Disappointed in Chuka, a highly intelligent man and a good debater, should have been the next labour leader.


----------



## mikeyB (Jun 18, 2019)

Either him or Kier Starmer. Corbyn is just too old.


----------



## Northerner (Jun 18, 2019)

News just in...  

 

Rebecca Long Bailey appears to be being groomed (is it OK to say that?) to step into Jeremy's shoes. I've thought for a while that he may have stepped down and Labour might have held a leadership contest had it not been for the state of parliament, with a GE in the offing at any given moment. What interests me at the moment is how Brexit has become something that just has to be 'got out of the way' (implying whatever the damage) and the next PM needs to be someone who can out-Farage Farage - there's not even lip service any more to what is in the best interests of the country, and nigh on half the population who didn't want to leave in the first place are being totally ignored. How will that 'unite' the country?


----------



## mikeyB (Jun 20, 2019)

The next PM will be voted in by 160,000 (they claim)  Tory Party members. That is what passes for democracy.

A recent YouGov poll of Tory party members show that 63% preferred Brexit to retaining Scotland in the UK, and 59% preferred Brexit to retaining Northern Ireland in the UK. A majority also said they would prefer Nigel Farage as Prime Minister.

Those are the people who are voting in the next Prime Minister.

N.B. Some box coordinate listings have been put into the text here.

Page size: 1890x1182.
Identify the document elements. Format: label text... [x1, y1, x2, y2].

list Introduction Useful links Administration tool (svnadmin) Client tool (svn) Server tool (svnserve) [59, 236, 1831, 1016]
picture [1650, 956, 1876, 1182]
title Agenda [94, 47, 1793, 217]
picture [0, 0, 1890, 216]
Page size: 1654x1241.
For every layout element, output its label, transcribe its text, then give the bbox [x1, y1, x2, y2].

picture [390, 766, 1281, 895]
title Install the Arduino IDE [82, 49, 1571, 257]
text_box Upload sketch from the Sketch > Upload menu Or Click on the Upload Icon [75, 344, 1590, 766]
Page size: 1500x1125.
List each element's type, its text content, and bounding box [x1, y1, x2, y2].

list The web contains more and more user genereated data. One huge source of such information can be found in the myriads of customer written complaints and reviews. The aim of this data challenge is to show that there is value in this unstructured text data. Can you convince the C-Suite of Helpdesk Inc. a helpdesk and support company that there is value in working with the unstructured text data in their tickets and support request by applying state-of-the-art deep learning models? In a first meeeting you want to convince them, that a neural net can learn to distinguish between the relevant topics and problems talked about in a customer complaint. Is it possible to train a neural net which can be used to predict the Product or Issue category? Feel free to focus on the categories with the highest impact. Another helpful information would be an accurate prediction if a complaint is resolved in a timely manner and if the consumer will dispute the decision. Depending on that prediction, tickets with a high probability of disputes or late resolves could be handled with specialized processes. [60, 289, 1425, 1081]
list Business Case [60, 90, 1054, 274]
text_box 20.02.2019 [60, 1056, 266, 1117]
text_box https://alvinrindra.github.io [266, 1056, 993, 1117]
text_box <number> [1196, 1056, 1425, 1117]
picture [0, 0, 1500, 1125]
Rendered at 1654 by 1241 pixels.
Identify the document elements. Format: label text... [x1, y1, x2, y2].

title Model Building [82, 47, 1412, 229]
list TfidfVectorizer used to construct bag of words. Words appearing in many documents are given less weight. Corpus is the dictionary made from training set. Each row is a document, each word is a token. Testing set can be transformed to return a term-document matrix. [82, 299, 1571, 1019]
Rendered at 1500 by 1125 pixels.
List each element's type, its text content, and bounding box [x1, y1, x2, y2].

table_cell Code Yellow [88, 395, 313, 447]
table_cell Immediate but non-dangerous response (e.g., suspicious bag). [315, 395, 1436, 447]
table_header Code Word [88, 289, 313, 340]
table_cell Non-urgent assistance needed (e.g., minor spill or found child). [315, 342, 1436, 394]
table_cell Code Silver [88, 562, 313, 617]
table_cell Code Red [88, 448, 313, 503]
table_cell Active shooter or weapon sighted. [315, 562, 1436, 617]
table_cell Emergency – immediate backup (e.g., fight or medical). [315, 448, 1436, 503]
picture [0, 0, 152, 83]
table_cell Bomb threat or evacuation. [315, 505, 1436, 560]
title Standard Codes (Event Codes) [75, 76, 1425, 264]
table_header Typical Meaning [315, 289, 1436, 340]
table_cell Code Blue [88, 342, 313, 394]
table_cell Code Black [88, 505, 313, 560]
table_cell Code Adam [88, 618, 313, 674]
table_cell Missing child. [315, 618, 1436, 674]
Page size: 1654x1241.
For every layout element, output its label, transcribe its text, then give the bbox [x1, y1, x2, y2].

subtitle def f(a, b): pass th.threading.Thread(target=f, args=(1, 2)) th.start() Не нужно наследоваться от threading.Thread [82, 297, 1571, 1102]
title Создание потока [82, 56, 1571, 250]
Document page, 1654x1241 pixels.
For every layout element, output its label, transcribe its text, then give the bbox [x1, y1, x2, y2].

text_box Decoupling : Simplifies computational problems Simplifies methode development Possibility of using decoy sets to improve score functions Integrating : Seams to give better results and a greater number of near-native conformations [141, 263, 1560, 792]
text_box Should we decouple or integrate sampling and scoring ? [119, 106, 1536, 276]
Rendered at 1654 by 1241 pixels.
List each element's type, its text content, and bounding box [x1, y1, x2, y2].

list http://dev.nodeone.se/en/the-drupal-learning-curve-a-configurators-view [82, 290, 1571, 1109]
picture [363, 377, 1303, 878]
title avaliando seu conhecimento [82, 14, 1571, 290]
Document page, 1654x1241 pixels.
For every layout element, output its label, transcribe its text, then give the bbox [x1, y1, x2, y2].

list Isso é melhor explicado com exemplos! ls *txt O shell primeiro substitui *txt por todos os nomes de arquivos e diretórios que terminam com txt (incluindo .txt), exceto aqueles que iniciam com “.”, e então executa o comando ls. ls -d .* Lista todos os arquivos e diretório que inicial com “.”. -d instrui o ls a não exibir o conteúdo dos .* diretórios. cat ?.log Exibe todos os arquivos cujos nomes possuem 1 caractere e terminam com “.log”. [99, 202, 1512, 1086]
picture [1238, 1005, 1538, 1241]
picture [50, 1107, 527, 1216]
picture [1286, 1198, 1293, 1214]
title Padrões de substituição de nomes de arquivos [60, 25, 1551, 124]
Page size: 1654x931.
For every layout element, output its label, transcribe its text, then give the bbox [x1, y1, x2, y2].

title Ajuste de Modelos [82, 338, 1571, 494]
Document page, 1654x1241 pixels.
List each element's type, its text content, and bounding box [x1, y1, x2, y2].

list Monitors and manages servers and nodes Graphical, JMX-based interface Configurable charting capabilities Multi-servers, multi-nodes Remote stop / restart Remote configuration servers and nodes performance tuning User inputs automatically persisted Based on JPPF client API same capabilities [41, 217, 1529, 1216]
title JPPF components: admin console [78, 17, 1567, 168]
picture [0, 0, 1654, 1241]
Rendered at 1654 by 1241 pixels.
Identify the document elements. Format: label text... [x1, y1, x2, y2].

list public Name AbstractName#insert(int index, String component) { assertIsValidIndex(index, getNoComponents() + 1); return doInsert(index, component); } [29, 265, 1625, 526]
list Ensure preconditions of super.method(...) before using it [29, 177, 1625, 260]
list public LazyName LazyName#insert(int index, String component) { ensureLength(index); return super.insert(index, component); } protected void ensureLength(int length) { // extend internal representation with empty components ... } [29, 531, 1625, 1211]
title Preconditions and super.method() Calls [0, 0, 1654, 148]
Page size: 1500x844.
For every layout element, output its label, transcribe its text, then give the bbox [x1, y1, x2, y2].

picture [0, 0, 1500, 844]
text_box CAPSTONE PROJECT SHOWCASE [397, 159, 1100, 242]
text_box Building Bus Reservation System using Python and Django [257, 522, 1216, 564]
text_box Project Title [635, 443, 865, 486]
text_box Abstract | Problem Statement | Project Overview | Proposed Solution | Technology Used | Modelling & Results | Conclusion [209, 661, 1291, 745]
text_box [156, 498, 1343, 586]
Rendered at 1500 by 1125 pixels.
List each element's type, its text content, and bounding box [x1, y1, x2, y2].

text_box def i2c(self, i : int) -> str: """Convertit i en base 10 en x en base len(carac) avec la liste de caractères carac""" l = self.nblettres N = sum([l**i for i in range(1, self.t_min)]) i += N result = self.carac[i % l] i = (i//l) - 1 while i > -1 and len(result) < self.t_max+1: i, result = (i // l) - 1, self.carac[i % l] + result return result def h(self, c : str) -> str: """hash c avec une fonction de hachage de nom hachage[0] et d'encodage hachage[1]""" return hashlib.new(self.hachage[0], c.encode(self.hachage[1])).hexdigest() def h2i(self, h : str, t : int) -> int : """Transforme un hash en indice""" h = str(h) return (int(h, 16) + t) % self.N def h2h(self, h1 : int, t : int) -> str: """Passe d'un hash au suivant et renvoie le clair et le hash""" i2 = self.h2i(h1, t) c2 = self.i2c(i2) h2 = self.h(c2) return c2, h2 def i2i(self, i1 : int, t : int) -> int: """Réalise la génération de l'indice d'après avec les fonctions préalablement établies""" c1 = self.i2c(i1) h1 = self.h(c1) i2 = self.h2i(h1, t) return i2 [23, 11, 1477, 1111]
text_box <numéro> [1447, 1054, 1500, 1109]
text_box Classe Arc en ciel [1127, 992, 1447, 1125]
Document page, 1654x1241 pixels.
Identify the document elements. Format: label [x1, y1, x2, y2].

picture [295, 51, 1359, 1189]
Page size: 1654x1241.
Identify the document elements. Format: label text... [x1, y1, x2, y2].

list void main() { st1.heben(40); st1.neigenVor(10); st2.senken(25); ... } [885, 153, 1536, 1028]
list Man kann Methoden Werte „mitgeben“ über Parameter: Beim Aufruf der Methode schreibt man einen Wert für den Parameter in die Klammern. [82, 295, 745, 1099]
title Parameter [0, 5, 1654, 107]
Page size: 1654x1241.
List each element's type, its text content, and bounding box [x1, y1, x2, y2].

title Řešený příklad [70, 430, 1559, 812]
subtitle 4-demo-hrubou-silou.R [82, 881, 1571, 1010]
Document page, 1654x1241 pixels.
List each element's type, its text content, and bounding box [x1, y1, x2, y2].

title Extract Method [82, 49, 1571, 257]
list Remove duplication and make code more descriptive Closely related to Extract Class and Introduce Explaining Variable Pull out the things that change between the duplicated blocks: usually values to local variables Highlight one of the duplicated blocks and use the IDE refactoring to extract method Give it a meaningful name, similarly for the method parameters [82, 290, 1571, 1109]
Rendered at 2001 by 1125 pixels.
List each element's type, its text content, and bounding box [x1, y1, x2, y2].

In the good old days, that was done by General Election, not a coterie of little englanders.

Mind you, with choice now down to Boris “f*** business” Johnson and Jeremy “privatise the NHS” Hunt, I feel a General Election coming on anyway.


----------



## Robin (Jun 20, 2019)

mikeyB said:


> Those are the people who are voting in the next Prime Minister. In the good old days, that was done by General Election, not a coterie of little englanders.


So....just like James Callaghan, John Major, Gordon Brown and Theresa May, then,(and those are just the ones that took over without a General Election that I'm old enough to remember) T'was ever thus.
Thankfully there’s normally a General Election within a couple of years.


----------



## mikeyB (Jun 21, 2019)

No, Robin. Those takeovers were mainly decided by the parliamentary party, not a self selected group of the public. That’s the difference. It’s never happened before.


----------



## Northerner (Jun 21, 2019)

mikeyB said:


> No, Robin. Those takeovers were mainly decided by the parliamentary party, not a self selected group of the public. That’s the difference. It’s never happened before.


Has to be the first time we've had two elected on the trot too, and with a minority government this time 

Have to say, I'm glad I'm not a Tory member - imagine having to choose between these two!


----------



## Matt Cycle (Jun 25, 2019)

Jeremy or Boris






Dumb or Dumber


----------



## Andy HB (Jun 28, 2019)

This is an interesting article from the civil servants perspective....

https://www.theguardian.com/commentisfree/2019/jun/28/civil-servant-boris-johnson-no-deal-brexit


----------



## Northerner (Jun 28, 2019)

Uncanny!


----------



## trophywench (Jun 28, 2019)

Any more photo comparisons like that Northerner and the Royal Society for the Protection of Holograms will be suing you.

Thinking about it - Rimmer might be a better prospect ?


----------